[Excerpts from a dataset]
[Start of section]

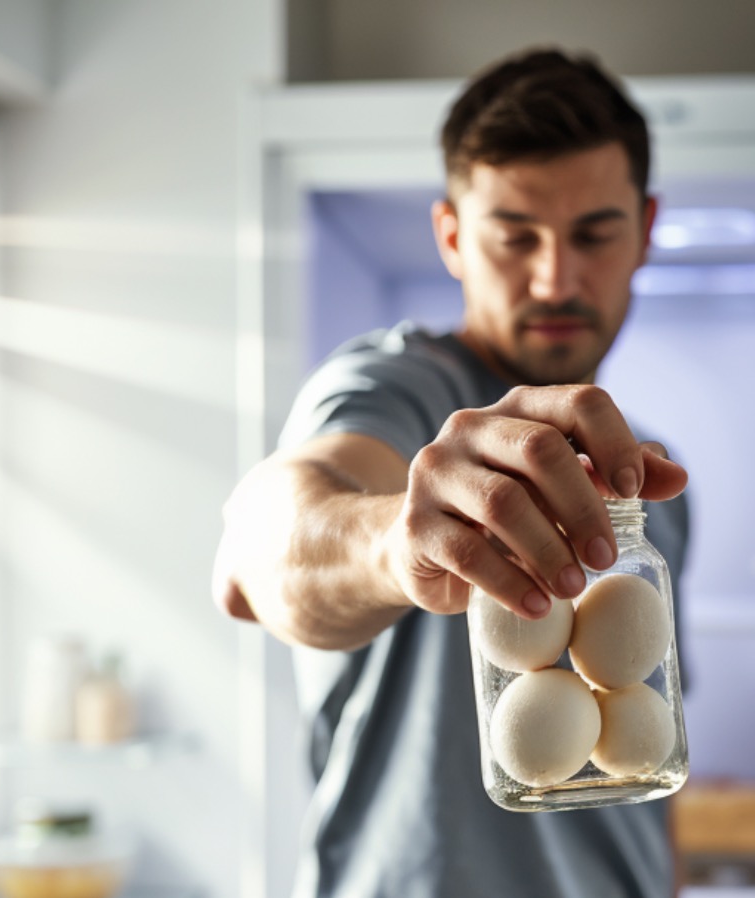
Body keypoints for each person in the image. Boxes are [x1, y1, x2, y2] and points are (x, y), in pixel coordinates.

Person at [211, 47, 691, 898]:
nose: (555, 277)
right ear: (452, 236)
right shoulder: (400, 388)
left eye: (594, 234)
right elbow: (261, 551)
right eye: (515, 235)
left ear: (646, 231)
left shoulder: (640, 480)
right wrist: (401, 541)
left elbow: (642, 727)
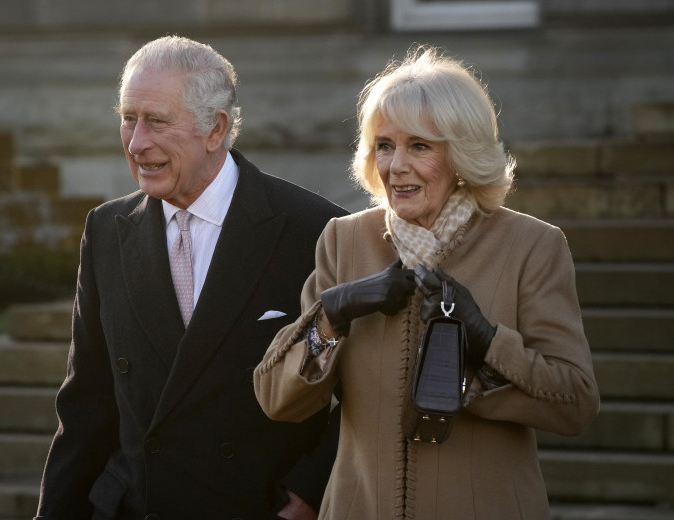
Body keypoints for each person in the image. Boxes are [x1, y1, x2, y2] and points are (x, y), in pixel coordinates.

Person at [254, 45, 600, 519]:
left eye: (420, 145)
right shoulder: (344, 240)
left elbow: (575, 403)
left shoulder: (531, 245)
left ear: (462, 155)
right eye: (384, 145)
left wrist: (489, 341)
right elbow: (277, 399)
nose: (396, 166)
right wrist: (333, 312)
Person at [34, 36, 347, 520]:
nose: (136, 143)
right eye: (127, 118)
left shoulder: (316, 231)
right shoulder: (105, 230)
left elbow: (363, 397)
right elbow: (86, 405)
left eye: (157, 121)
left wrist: (305, 498)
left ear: (215, 129)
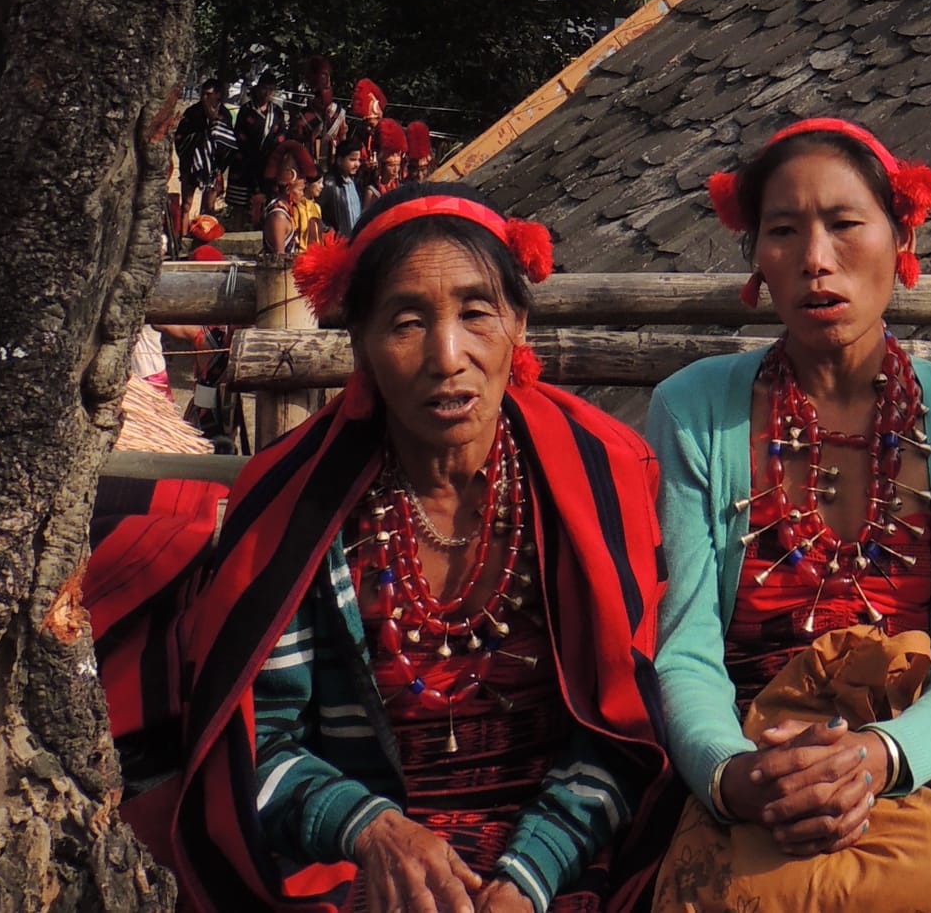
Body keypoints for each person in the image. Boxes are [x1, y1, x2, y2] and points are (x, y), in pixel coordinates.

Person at [161, 179, 673, 910]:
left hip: (568, 856)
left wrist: (526, 879)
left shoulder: (598, 476)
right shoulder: (296, 507)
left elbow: (626, 730)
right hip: (357, 864)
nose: (447, 355)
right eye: (406, 322)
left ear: (519, 323)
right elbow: (256, 743)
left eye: (476, 313)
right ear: (361, 343)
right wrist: (372, 830)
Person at [645, 115, 931, 911]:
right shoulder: (693, 410)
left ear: (901, 236)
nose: (815, 257)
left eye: (844, 223)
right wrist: (736, 774)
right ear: (757, 257)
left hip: (907, 761)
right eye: (783, 230)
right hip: (749, 754)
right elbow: (686, 648)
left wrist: (879, 756)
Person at [175, 82, 238, 235]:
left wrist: (214, 121)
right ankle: (183, 237)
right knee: (186, 205)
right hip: (191, 163)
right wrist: (197, 145)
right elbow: (180, 138)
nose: (204, 97)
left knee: (209, 207)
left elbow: (227, 143)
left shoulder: (224, 114)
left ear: (218, 95)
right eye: (203, 93)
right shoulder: (192, 112)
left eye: (209, 94)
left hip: (215, 166)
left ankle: (204, 237)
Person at [233, 73, 285, 214]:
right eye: (264, 88)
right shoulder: (246, 109)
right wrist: (251, 153)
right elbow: (239, 134)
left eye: (271, 89)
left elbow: (282, 135)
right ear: (258, 88)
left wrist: (272, 152)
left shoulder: (277, 112)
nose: (267, 93)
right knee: (241, 207)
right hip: (246, 162)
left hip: (268, 163)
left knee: (266, 204)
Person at [261, 143, 320, 261]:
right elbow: (279, 260)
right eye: (300, 190)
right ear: (288, 188)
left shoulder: (288, 211)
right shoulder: (278, 216)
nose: (302, 194)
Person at [321, 133, 368, 241]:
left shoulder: (356, 182)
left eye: (359, 160)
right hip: (338, 244)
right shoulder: (329, 184)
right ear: (340, 160)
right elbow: (315, 213)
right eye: (352, 160)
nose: (357, 164)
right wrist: (331, 234)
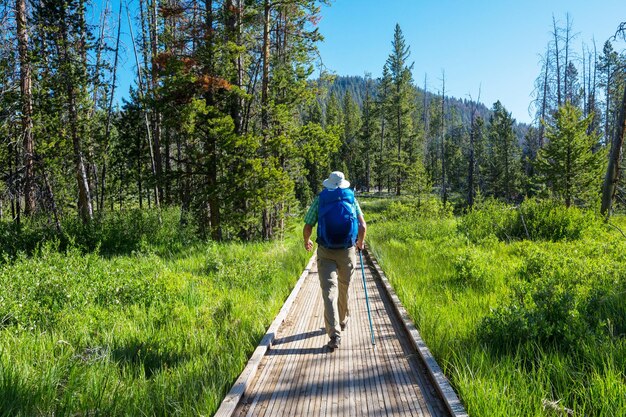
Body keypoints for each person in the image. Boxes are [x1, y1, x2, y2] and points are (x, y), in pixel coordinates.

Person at [303, 171, 367, 350]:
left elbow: (308, 224)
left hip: (325, 251)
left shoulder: (321, 199)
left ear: (329, 184)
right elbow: (362, 225)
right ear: (343, 184)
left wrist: (306, 240)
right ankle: (343, 320)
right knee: (344, 287)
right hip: (347, 251)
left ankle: (334, 334)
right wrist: (360, 244)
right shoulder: (351, 198)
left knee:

[End of section]

__Exercise aim__
The lines from the one holding "left wrist: (306, 240)" to the final line of the entries, both included, are what should be output, exactly and alone.

__Result for this exercise__
left wrist: (306, 240)
right ankle: (343, 320)
right knee: (344, 287)
right hip: (347, 251)
left ankle: (334, 334)
right wrist: (360, 244)
right shoulder: (351, 198)
left knee:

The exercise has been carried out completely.